__Work instruction 1__
In the dog park article below, rewrite the paragraph beginning "The former parking lot features many improvements" as a short bulleted list that keeps its main facts.
__Work instruction 2__
Repeat word for word the passage of the dog park article that begins at the words "Donations totaled about" and stops after the words "animals, Chavez said.".

__Extract__
>>>
From Parking Lot To Barking Spot

Anicira Completes Outdoor Dog Park At Adoption Center
Daily News-Record  7/29/19
HARRISONBURG — Anicira, an area dog adoption and veterinary organization, hosted an open house to celebrate the completion of its new dog park outside the adoption center in Harrisonburg on Saturday.
“This was our vision from when we first opened our adoption center,” said Dan Chavez, operations coordinator for Anicira.
The dog park is behind the group’s adoption center on North Liberty Street, which was the group’s veterinary center up until January 2017 when it moved to 1992 Medical Ave. By the end of that year, the former veterinary center had become an adoption center and the goal to have an outdoor space persisted.
“If we’re going to have a shelter, we needed to have a safe enclosed area to do it,” Chavez said.
Anicira is primarily foster based, and those foster owners will be able to take Anicira dogs down to the park, he said.
But the park is not open to the public, Chavez said, due to socialization and health concerns.
The group began fundraising for the improvements in December 2018 and completed much of the work, including the fencing, by February.
“We were able to get a lot of community support to help fundraise for this,” Chavez said.
Donations totaled about $7,000, which was approximately half the full cost of the work, he said.
The former parking lot features many improvements, including tunnels for the dogs to walk through, a mound for the dogs to cross over, half-buried tires, many colorful flowers and fencing, Chavez said.
“The main thing is you constantly want to help stimulate the animal to be able to help reassure them,” he said.
The park is just a part of some of the other enrichment features, Chavez said. Some other enrichment features for the animals Anicira offers include playing relaxing music for the animals and access to toys.
“Doing all these type of things helps to reduce anxiety and make them feel confident,” he said.
And that enrichment shines through to potential adopters when they meet the animals, Chavez said.
When the dogs get out and interact with others in the outdoor space, it gives Anicira staff the ability to better inform potential adopters about the dogs’ relationships with other animals, people and commands, he said.
“It also helps out with our fosters and volunteers because they’re able to do these really fun activities out here,” Chavez said.
Anicira partners with underserved communities and shelters, Chavez said, including the Lee County Animal Shelter, to help adopt dogs, he said.
“We pull animals from them every other week in order to help their shelter,” Chavez said. “They don’t have the human population in order to maintain adoptions.”
Anicira also has many veterinary support systems for spaying and neutering of dogs prior to adoption.
Every dog they get, just like people, have different backgrounds and stories and will act differently. The new space will help introduce the dogs to each other.
“We don’t know how well they do with other dogs, so we’re able to do proper introductions in a safe environment to see how well they are interacting with them,” Chavez said.
The open house event saw the adoption center connect 11 dogs, about a third of the group’s animal population, with homes.
<<<
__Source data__
>>>
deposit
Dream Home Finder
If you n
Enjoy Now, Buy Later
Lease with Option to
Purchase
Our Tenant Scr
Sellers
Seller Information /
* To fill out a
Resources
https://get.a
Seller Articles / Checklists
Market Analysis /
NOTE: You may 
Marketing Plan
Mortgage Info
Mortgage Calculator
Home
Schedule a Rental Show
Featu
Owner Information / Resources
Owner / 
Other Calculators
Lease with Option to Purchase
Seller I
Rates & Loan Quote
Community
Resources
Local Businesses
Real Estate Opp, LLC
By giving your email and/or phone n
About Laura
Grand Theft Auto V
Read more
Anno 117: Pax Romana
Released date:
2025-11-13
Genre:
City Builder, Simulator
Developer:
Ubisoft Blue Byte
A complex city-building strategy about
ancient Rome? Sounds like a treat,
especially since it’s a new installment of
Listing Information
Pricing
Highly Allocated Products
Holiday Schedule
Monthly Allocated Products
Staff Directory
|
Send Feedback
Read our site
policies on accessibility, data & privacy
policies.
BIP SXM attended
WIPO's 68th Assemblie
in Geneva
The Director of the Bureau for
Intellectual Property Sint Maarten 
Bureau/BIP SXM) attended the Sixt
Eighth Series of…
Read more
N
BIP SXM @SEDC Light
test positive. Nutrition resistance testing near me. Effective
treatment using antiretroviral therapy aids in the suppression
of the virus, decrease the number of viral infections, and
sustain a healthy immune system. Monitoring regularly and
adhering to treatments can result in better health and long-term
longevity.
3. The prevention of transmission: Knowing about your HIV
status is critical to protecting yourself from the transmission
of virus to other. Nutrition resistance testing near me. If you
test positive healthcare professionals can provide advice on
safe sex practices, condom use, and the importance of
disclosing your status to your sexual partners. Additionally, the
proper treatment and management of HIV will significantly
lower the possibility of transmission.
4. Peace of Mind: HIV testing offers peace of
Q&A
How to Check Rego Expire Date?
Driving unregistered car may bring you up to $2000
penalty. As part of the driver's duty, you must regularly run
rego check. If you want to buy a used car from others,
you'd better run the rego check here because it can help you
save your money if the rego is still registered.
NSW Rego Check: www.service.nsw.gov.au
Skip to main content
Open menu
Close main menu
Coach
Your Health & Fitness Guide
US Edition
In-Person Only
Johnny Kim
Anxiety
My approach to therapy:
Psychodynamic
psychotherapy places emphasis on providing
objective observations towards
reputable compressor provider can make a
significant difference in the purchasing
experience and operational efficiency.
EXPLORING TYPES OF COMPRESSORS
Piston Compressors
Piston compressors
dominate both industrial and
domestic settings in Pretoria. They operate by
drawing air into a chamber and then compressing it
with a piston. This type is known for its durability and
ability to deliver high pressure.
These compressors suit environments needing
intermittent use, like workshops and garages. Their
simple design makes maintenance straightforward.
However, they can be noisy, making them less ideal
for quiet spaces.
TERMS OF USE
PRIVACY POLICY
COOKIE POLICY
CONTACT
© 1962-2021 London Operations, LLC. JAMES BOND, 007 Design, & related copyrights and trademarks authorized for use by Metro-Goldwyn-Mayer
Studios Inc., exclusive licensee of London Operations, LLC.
<<<
__Answer section 1__
Improvements to the former parking lot, according to Chavez:
- Tunnels for the dogs to walk through
- A mound for the dogs to cross over
- Half-buried tires
- Many colorful flowers
- Fencing

__Answer section 2__
Donations totaled about $7,000, which was approximately half the full cost of the work, he said.
The former parking lot features many improvements, including tunnels for the dogs to walk through, a mound for the dogs to cross over, half-buried tires, many colorful flowers and fencing, Chavez said.
“The main thing is you constantly want to help stimulate the animal to be able to help reassure them,” he said.
The park is just a part of some of the other enrichment features, Chavez said. Some other enrichment features for the animals Anicira offers include playing relaxing music for the animals and access to toys.
“Doing all these type of things helps to reduce anxiety and make them feel confident,” he said.
And that enrichment shines through to potential adopters when they meet the animals, Chavez said.